• **Required work**
After locating the line that holds "კანის პრობლემების აღმოსაფხვრელად", transcribe it and each following line to the end of the records, changing nothing and adding nothing.

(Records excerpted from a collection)
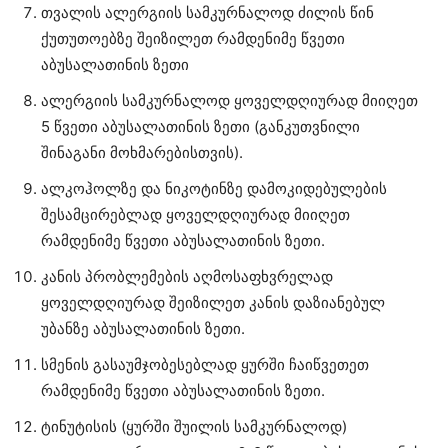
თვალის ალერგიის სამკურნალოდ ძილის წინ
ქუთუთოებზე შეიზილეთ რამდენიმე წვეთი
აბუსალათინის ზეთი
ალერგიის სამკურნალოდ ყოველდღიურად მიიღეთ
5 წვეთი აბუსალათინის ზეთი (განკუთვნილი
შინაგანი მოხმარებისთვის).
ალკოჰოლზე და ნიკოტინზე დამოკიდებულების
შესამცირებლად ყოველდღიურად მიიღეთ
რამდენიმე წვეთი აბუსალათინის ზეთი.
კანის პრობლემების აღმოსაფხვრელად
ყოველდღიურად შეიზილეთ კანის დაზიანებულ
უბანზე აბუსალათინის ზეთი.
სმენის გასაუმჯობესებლად ყურში ჩაიწვეთეთ
რამდენიმე წვეთი აბუსალათინის ზეთი.
ტინუტისის (ყურში შუილის სამკურნალოდ)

• **Answer**
კანის პრობლემების აღმოსაფხვრელად
ყოველდღიურად შეიზილეთ კანის დაზიანებულ
უბანზე აბუსალათინის ზეთი.
სმენის გასაუმჯობესებლად ყურში ჩაიწვეთეთ
რამდენიმე წვეთი აბუსალათინის ზეთი.
ტინუტისის (ყურში შუილის სამკურნალოდ)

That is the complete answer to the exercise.